To escape the rising tide of Nazism, Weill moved to Paris in 1933 before relocating to New York in 1935. Prior to his death in 1950, he collaborated with a series of notable writers, including Langston Hughes, Maxwell Anderson, Ogden Nash and Ira Gershwin. The second half of the show celebrates Weill’s career in the USA and is far more jubilant in tone.

The spirit of Broadway is captured in a series of ebullient group numbers, including “Ice Cream” (where the ensemble swap their homburgs for straw boaters), “Wouldn’t You Like to Be on Broadway?” and “That’s Him”. However, it was the more sombre songs that got under my skin, particularly “September Song” and “Lonely House”, which were sung with great feeling by Dean Robinson and Alex Banfield.

The calibre of the Opera North Chorus cannot be doubted, nor can the contribution of Martin Pickard whose piano arrangements are a constant delight.

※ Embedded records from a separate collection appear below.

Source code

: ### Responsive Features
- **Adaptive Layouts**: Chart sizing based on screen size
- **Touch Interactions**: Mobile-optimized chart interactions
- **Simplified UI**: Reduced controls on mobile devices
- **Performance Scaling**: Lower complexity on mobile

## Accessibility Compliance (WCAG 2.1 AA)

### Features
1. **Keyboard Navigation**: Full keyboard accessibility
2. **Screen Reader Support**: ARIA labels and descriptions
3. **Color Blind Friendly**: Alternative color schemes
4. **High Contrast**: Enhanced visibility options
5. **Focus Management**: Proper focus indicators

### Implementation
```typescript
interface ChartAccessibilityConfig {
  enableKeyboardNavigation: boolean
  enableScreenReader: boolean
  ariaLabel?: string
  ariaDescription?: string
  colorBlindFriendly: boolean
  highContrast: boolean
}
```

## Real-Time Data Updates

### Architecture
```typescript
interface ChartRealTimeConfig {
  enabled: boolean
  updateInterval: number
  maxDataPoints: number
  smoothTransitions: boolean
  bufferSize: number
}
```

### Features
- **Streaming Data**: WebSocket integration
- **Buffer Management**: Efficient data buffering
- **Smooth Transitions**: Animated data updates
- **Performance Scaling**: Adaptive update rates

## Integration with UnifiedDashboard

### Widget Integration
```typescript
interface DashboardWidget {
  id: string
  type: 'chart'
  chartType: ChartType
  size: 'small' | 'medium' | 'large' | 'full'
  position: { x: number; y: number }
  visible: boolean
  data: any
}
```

I wouldn’t normally talk about the theatre in which a production is staged, but in this case it is instrumental to the overall ambience of the piece. Long regarded as one of the North’s cultural jewels, the Leeds City Varieties is a rare surviving example of the Victorian musical hall, and its old-time elegance and glamour add immeasurably to the experience of watching Berlin to Broadway.

In my two years of reviewing Opera North productions, I’ve yet to give the company a bad review—and I have no intention of starting now. For an evening of sophisticated musical pleasure, I strongly recommend Berlin to Broadway.